Recorded data:
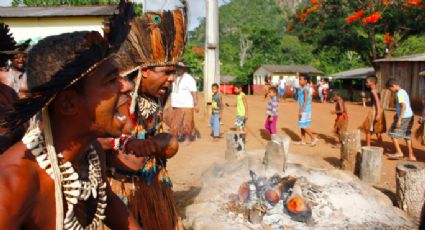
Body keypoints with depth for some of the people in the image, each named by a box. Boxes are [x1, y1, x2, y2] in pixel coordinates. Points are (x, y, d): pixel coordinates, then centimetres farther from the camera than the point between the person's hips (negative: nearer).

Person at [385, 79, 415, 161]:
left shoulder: (399, 94, -16)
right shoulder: (403, 91, 14)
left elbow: (404, 107, -23)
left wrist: (399, 119, -24)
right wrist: (397, 114, 24)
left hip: (404, 117, -9)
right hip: (409, 116, 9)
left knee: (393, 133, 1)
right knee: (407, 136, 13)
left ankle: (399, 152, 3)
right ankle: (411, 156, 16)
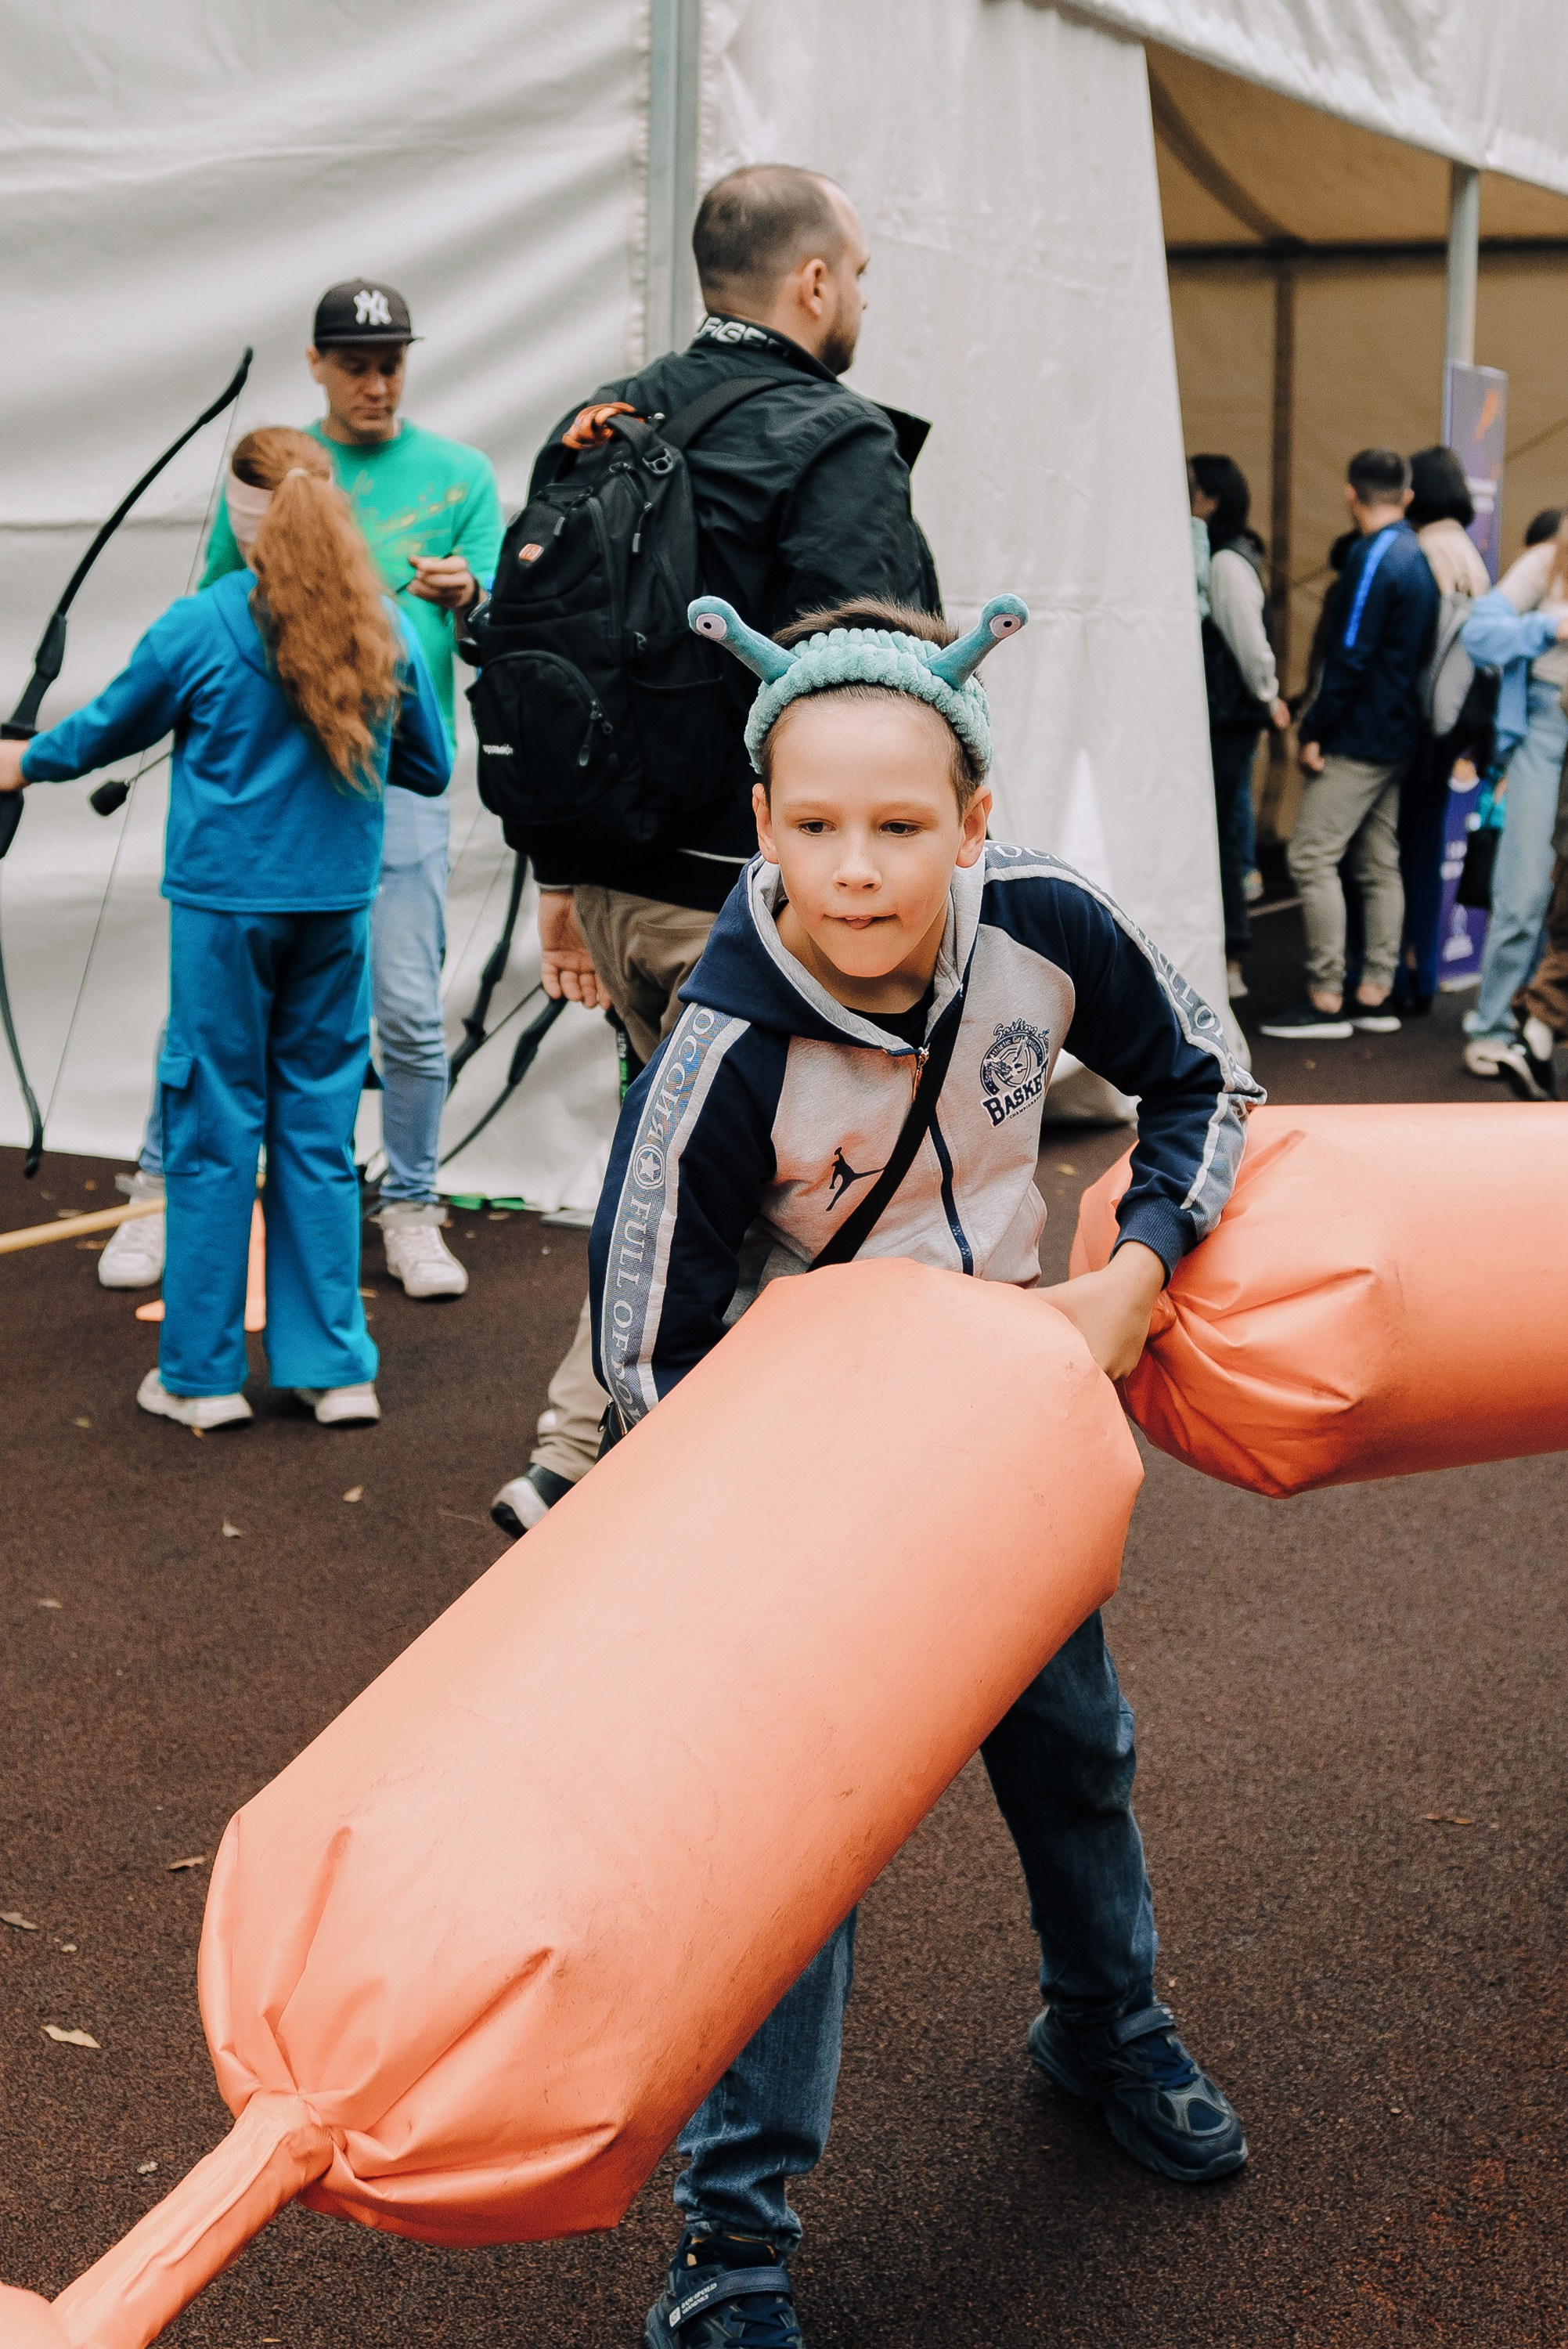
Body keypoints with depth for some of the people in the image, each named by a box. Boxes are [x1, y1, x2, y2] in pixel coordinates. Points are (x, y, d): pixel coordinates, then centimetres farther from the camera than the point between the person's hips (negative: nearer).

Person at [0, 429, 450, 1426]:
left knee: (214, 1130, 6)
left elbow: (109, 728, 6)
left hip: (225, 904, -3)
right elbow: (431, 767, 9)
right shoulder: (386, 629, -2)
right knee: (320, 1130, 10)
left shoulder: (201, 626, -9)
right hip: (337, 906, 3)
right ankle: (336, 1368, 13)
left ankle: (202, 1374, 13)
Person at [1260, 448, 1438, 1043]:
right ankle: (1375, 994, 12)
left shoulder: (1374, 559, -16)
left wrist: (1313, 731, -14)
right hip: (1399, 737, 9)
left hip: (1358, 740, -9)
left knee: (1313, 859, -7)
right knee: (1379, 864, 10)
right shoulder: (1419, 557, 12)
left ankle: (1325, 999, -8)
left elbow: (1351, 656, -19)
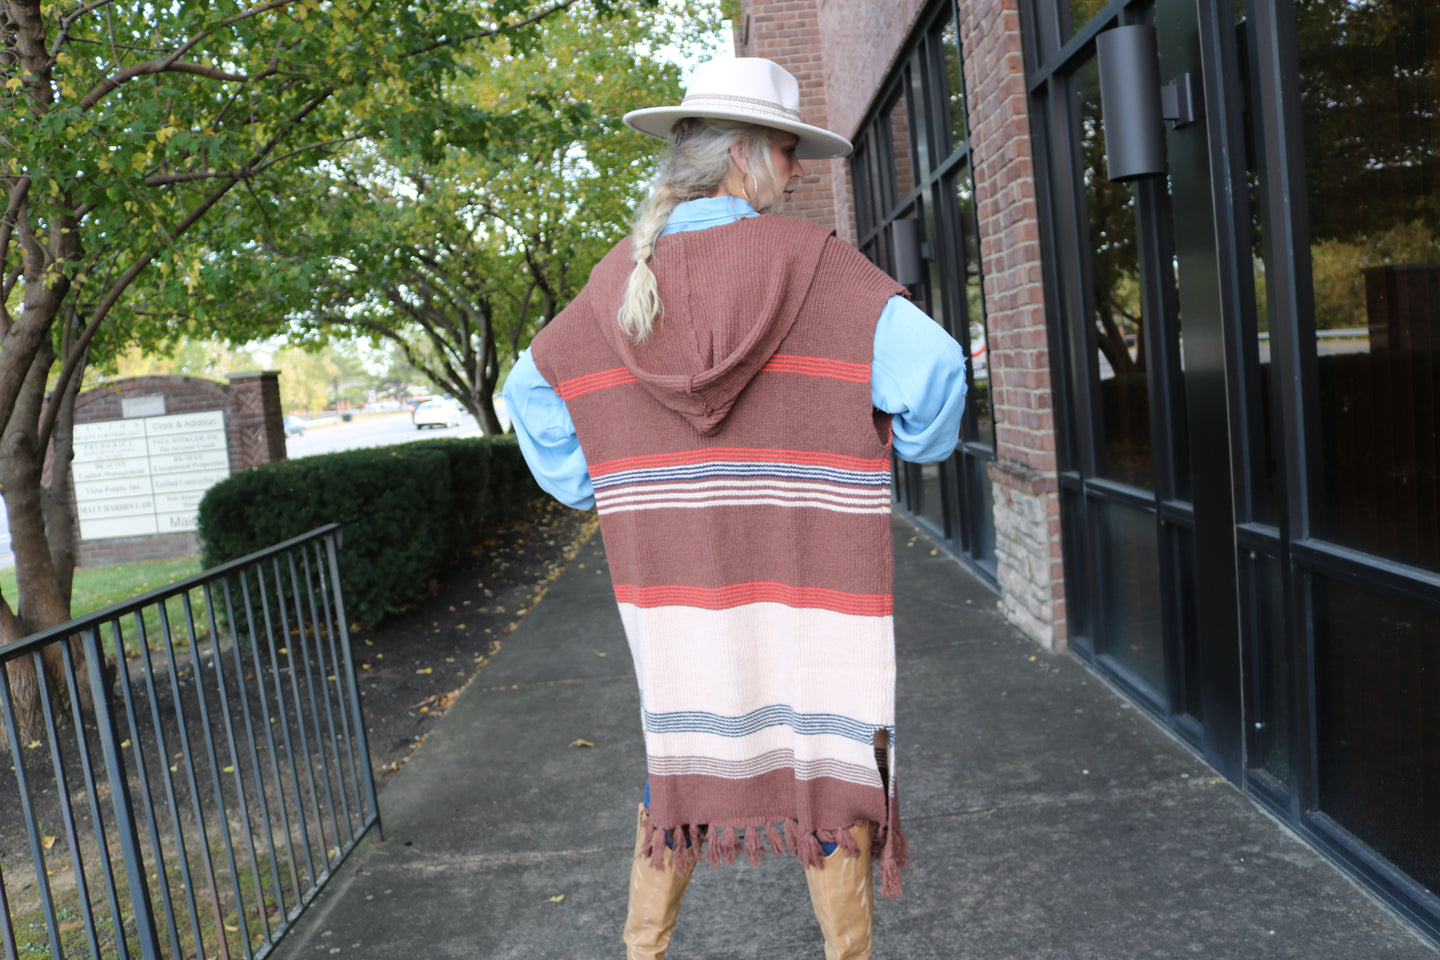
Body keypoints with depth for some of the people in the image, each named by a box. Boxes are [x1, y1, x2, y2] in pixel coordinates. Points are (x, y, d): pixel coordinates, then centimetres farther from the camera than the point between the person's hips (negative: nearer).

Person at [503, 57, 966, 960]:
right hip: (806, 575, -4)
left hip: (667, 573, 5)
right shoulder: (811, 260, -9)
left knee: (680, 753, 20)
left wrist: (600, 493, 11)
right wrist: (922, 445, 2)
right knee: (830, 759, 11)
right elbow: (930, 362, -18)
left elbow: (531, 391, 9)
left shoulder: (622, 276, 4)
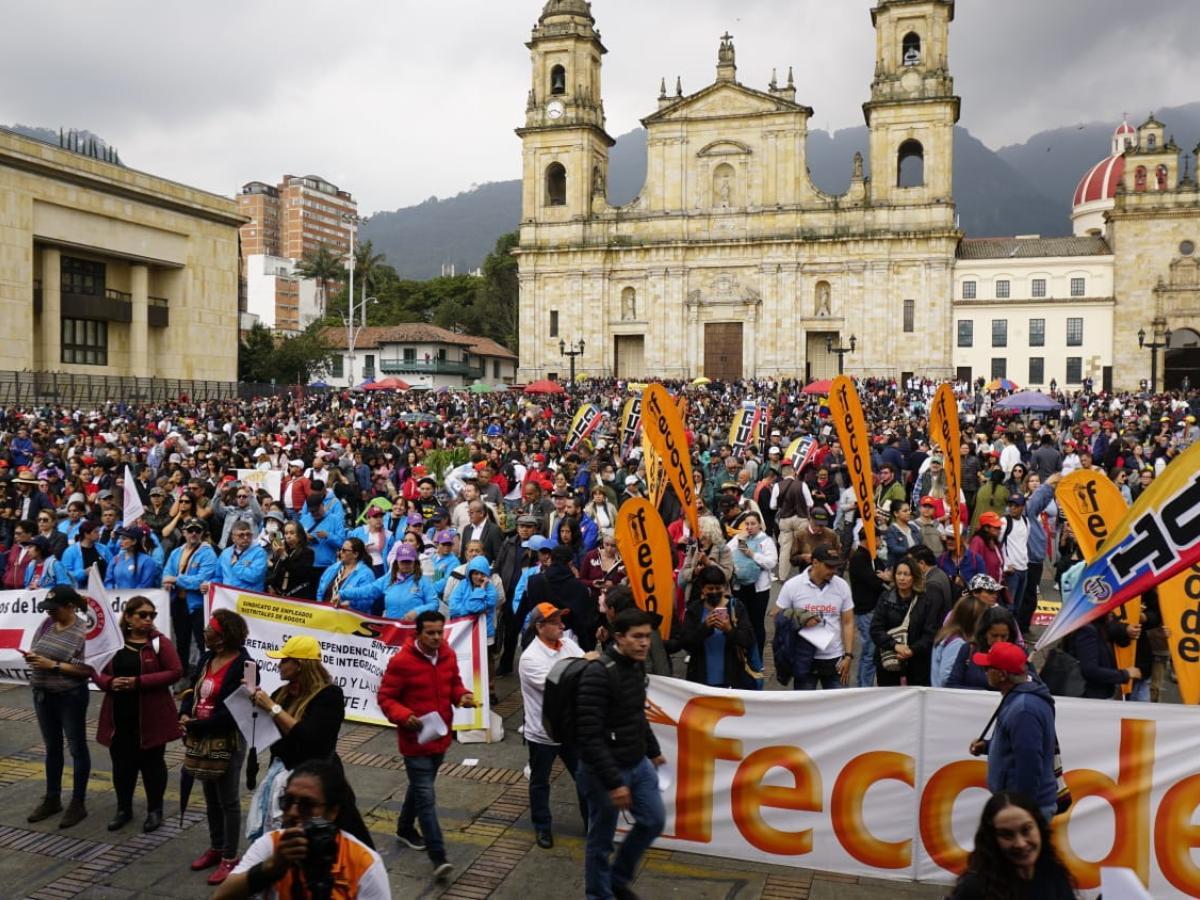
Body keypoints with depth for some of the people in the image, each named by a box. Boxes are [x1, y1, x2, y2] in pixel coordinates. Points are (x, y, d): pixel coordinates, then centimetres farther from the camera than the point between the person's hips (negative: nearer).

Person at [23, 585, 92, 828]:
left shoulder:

What you are asked to do »
Please revise all of the data above by changing every "centimetres" to "cm" and keeping everything else the same. Leave the pictures out of your answer.

Answer space »
Body keypoints with depth for some of the people in the image, each named by a box. Boxes are [x1, y1, x2, y2] in pixel coordinates. Points are (x, y, d): pixel coordinates, then cm farther from the camera than the point between the person's hips (negative: nearer).

Person at [385, 79, 415, 161]:
left shoulder: (399, 94, -16)
right shoulder: (403, 91, 14)
left elbow: (404, 107, -23)
left wrist: (399, 119, -24)
right wrist: (397, 114, 24)
left hip: (404, 117, -9)
right hip: (409, 116, 9)
left knee: (393, 133, 1)
right knee: (407, 136, 13)
left ankle: (399, 152, 3)
right ankle: (411, 156, 16)
Body keypoints with depth for some of the people in the image, each named by a box. Boxes are [x1, y1, x2, y2] in pixel coordinates. Points are (x, y, d): pixel coordinates, then cm farther from the camera than the point between the person's hips (negative: nearer).

Person at [0, 429, 450, 1426]:
left knee: (214, 1130, 6)
left elbow: (109, 728, 6)
left hip: (225, 904, -3)
right elbow: (431, 767, 9)
right shoulder: (386, 629, -2)
right knee: (320, 1130, 10)
left shoulder: (201, 626, -9)
right hip: (337, 906, 3)
right ankle: (336, 1368, 13)
left ankle: (202, 1374, 13)
Person at [1260, 448, 1438, 1043]:
right ankle: (1375, 994, 12)
left shoulder: (1374, 559, -16)
left wrist: (1313, 731, -14)
right hip: (1399, 737, 9)
left hip: (1358, 740, -9)
left knee: (1313, 859, -7)
right knee: (1379, 864, 10)
right shoulder: (1419, 557, 12)
left ankle: (1325, 999, -8)
left elbow: (1351, 656, -19)
Body keypoints with depth for some of the people in the image, each named by a box. Boxes are [x1, y1, x2, y2] in pixel coordinates. Points are (x, y, d): pixel coordinates, then cm farther from the camera than the point between the person's hips (negative: nearer).

Person at [503, 57, 966, 960]:
right hip: (806, 575, -4)
left hip: (667, 573, 5)
right shoulder: (811, 260, -9)
left knee: (680, 753, 20)
left wrist: (600, 493, 11)
right wrist: (922, 445, 2)
right knee: (830, 759, 11)
right elbow: (930, 362, -18)
left elbow: (531, 391, 9)
left shoulder: (622, 276, 4)
Body keypoints with depth for some of the people in the image, each named by a box. Boxes are [x1, y1, x2, y2] in pixel coordinates. Points are (x, y, d): pixel coordinates, then cm farther from the camera than the point between the person's hips (negative: nearer).

Person at [23, 585, 92, 828]:
left shoulder:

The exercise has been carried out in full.